Creating Sub Tasks for a User Task

Hi everyone,

we are currently modeling the workflow of our new project. Most parts of this workflow consist of normal “user tasks”. However, for one of these “user tasks” we have the following requirement. We have a solution but we are not sure if there is a more elegant way:

When the process instance waits at the user task “concept”, the assignee has two possibilities:

  1. complete this task or

  2. create tasks for his/her colleagues. In this case these tasks have to be completed before the user task “concept” is allowed to complete. It must be ensured that the “after concept task” is only called, when the “concept” Task and all assigned “sub tasks” are completed.

Our solution: the concept phase is a subprocess, which contains a normal flow (start event, service task, user task, end event). In order to cover point 2, a “non interrupt signal” is attached to the “concept user task”. The inner subprocess will be called each time a signal is sent. This inner subprocess contains the “user sub task”, which must be completed.

Is this a good way to to solve our problem?

Does this solution have any apparent drawbacks?

many thanks and greetings!

Ali

Hi Ali,

Your solution has two problems:

  1. The non-interrupting signal does not strictly prevent the user from completing the concept activity anyway. Having a subprocess is rather a workaround that process flow does not continue afterwards.
  2. Signals are global. Whenever you submit a signal of a certain type, all process instances waiting for that signal are going to receive it.

As an alternative, I propose to use subtasks, i.e. when the user decides there should be something done before the current task completes, you create a subtask via TaskService#newTask and Task#setParentTaskId. Now, there is no built-in mechanism that prevents the user from completing the super task when sub tasks are still present. You could implement that yourself, however, by using a TaskListener and registering it for the complete event of the super task instance. In that listener, you could make a query for existing sub tasks using TaskService#createTaskQuery and TaskQuery#taskParentTaskId and throw an appropriate exception in case the query returns results.

If the solution must be in BPMN, then I don’t see that it becomes much better than what you have. Just replace the signal event by a message event.

Cheers,
Thorben

1 Like

Hi,

For the special task maybe taskservice.delegate() and taskservice.resolve() could help you.

Cheers, Ingo

Hi Torben,
ok, many thanks.

Hi Ingo, ok thank you.

Hi Ali,

Perhaps you should think about your concept user task as really two user tasks; 1 - assess, 2 - complete.

The assess stage has two outcomes, either delegate to get more info and subsequently complete the concept task, or there is sufficient detail to complete the concept task. Hence at this granularity you could model it using ordinary BPMN process flows and an exclusive gate or two.

I suspect that from a user experience perspective you want to combine 1&2 above into a single page flow or even a single form. You could still do this with very basic BPMN flows. Have a form field called status which takes on values something like either ‘escalate’ or ‘complete’. Use a gate to determine which path to take based on the status field.
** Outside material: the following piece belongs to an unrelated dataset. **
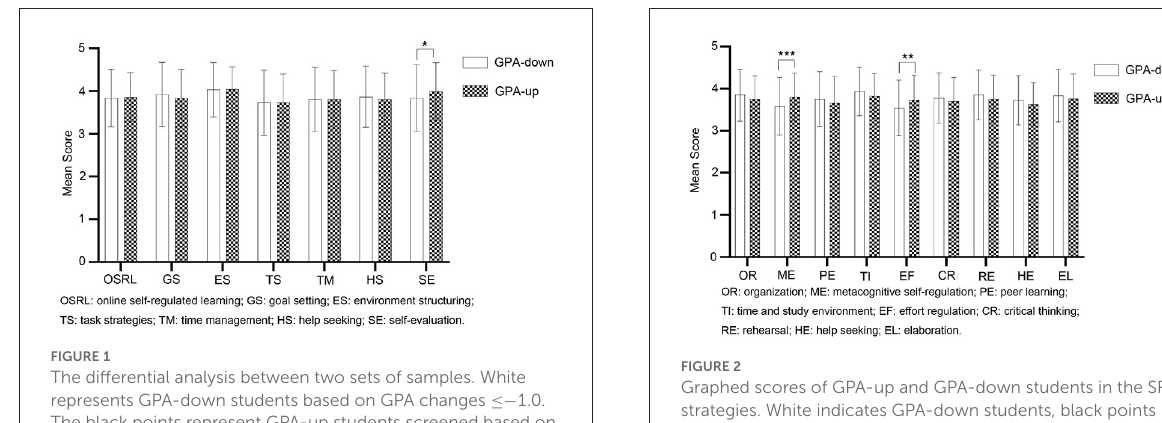
FIGURE1 The differential analysis between two sets of samples. White represents GPA-down students based on GPA changes ≤− 1.0. The black points represent GPA-up students screened based on GPA changes ≥ 1.0. Stars represent significant differences between the two groups.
If the escalate path is taken, when complete just re-enter the concept task…

Hopefully this makes sense.

regards

Rob

Hi Ali,

You could use Case Management for the use case you described. You could model a case with one required task (your concept task), one create task-task and an execute task-task (the one the coworker needs to do). As a case can only be (automatically) closed when there are no active tasks and all required tasks are completed, the case can only finish as described in your scenario. Using sentries and disabling manual activation, you could make sure the execute task-task is automatically fired after the create task-task.

TLDR; You can use CMMN for you use case.